Medicaid benefits for pregnant immigrants surpass costs
Providing Medicaid to pregnant undocumented immigrants more than makes up for the initial costs, according to new University of Michigan research.
Providing public health insurance coverage to undocumented immigrant women during pregnancy leads to better health care access, improved infant outcomes at birth, and downstream gains in education and economic well-being for those children later in life—all while recouping the initial investments of providing Medicaid coverage, the study shows.
The study examined changes in birth-related health measures before and after California expanded Medicaid coverage to undocumented women in 1988. The findings indicate that investing public resources to ensure pregnant undocumented immigrants receive adequate prenatal and delivery care has lifelong payoffs for the next generation of Americans—the citizen children born to those mothers.
“One out of every 13 births in the United States are to an undocumented immigrant. But in most states, pregnant undocumented immigrants remain excluded from Medicaid coverage for routine pregnancy care,” said study co-author Sarah Miller, associate professor of business economics and public policy at U-M’s Ross School of Business.
“Our study shows that increasing their access to health coverage during pregnancy benefits not only the mothers, but also their infants over the long run.”

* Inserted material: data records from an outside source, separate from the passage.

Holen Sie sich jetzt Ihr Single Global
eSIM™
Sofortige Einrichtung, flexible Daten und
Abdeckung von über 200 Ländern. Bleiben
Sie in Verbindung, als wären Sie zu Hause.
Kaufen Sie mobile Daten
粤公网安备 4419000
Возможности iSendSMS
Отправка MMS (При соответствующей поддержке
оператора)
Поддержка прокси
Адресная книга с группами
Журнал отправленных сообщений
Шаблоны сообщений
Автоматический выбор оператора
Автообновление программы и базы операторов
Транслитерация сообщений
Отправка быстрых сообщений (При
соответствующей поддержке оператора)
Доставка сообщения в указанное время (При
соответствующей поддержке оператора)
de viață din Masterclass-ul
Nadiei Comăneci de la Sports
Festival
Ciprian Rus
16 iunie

The U-M-led study matched birth certificate data to later-life surveys tracking developmental outcomes and program participation for children born in California over a decade. This allowed Miller and colleagues to compare changes over time in health and public program involvement for California citizen children born to undocumented vs. U.S.-born mothers.
The researchers found that after Medicaid income eligibility was expanded to include undocumented immigrant mothers in 1988, babies born to non-U.S. citizen mothers experienced notable improvements in health at birth.
For example, the study documents decreased rates of infants born smaller than usual for the gestational age—an indication of restricted growth in utero. The citizen children born after the expansion also exhibit higher educational attainment and lower participation in public assistance programs as young adults.
“Once you account for the longer-term economic benefits experienced by babies born healthier as a result of (Medicaid) serving their immigrant mothers, our calculations indicate the government fully recovers the upfront costs over time,” Miller said.
The researchers conclude that while cultural barriers like limited English skills or unfamiliarity navigating health systems may pose enrollment obstacles, extending pregnancy-related Medicaid access to undocumented immigrant mothers confers real health advantages for their babies.
They recommend that policymakers weigh those tangible lifelong gains for U.S. citizen children against any fiscal or ideological concerns around expanding public services for undocumented immigrant residents.
Currently, 22 states and Washington, D.C., offer some type of prenatal coverage for pregnant undocumented immigrant women, leaving most uncovered in most of the country, including states such as Florida and Georgia, which have large immigrant populations.
There are ongoing debates around legal immigration and eligibility for taxpayer-funded programs in this country, but policymakers remain divided.
“Our findings demonstrate that expansions of public prenatal coverage generate both short- and long-term benefits that should be accounted for by policymakers engaged in these debates,” Miller said.
Co-authors include Laura Wherry of New York University and Gloria Aldana of the U.S. Census Bureau.